___ Provided information
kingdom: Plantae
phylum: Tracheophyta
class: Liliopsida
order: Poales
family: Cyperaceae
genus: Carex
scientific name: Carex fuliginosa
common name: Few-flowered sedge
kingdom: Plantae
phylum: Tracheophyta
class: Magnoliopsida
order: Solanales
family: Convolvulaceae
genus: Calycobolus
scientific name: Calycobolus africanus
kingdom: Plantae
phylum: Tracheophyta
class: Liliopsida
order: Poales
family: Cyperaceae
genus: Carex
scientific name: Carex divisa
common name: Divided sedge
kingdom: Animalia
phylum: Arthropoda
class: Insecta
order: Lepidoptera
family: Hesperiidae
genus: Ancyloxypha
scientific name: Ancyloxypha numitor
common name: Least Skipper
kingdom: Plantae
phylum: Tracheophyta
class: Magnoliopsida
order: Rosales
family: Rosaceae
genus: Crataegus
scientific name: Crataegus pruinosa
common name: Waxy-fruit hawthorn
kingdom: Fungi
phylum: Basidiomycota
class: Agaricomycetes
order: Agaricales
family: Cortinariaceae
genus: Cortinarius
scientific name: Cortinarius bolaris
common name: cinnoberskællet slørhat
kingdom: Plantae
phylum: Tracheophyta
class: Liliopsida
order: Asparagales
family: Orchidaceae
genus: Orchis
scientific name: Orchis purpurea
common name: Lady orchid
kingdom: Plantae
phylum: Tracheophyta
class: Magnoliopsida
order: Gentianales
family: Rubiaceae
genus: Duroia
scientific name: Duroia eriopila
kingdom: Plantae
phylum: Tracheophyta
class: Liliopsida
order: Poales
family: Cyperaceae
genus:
______
= Task to complete =
Copy out the entries above, putting "vernacular name" wherever "common name" appears and changing nothing else.

= Answer to this task =
kingdom: Plantae
phylum: Tracheophyta
class: Liliopsida
order: Poales
family: Cyperaceae
genus: Carex
scientific name: Carex fuliginosa
vernacular name: Few-flowered sedge
kingdom: Plantae
phylum: Tracheophyta
class: Magnoliopsida
order: Solanales
family: Convolvulaceae
genus: Calycobolus
scientific name: Calycobolus africanus
kingdom: Plantae
phylum: Tracheophyta
class: Liliopsida
order: Poales
family: Cyperaceae
genus: Carex
scientific name: Carex divisa
vernacular name: Divided sedge
kingdom: Animalia
phylum: Arthropoda
class: Insecta
order: Lepidoptera
family: Hesperiidae
genus: Ancyloxypha
scientific name: Ancyloxypha numitor
vernacular name: Least Skipper
kingdom: Plantae
phylum: Tracheophyta
class: Magnoliopsida
order: Rosales
family: Rosaceae
genus: Crataegus
scientific name: Crataegus pruinosa
vernacular name: Waxy-fruit hawthorn
kingdom: Fungi
phylum: Basidiomycota
class: Agaricomycetes
order: Agaricales
family: Cortinariaceae
genus: Cortinarius
scientific name: Cortinarius bolaris
vernacular name: cinnoberskællet slørhat
kingdom: Plantae
phylum: Tracheophyta
class: Liliopsida
order: Asparagales
family: Orchidaceae
genus: Orchis
scientific name: Orchis purpurea
vernacular name: Lady orchid
kingdom: Plantae
phylum: Tracheophyta
class: Magnoliopsida
order: Gentianales
family: Rubiaceae
genus: Duroia
scientific name: Duroia eriopila
kingdom: Plantae
phylum: Tracheophyta
class: Liliopsida
order: Poales
family: Cyperaceae
genus:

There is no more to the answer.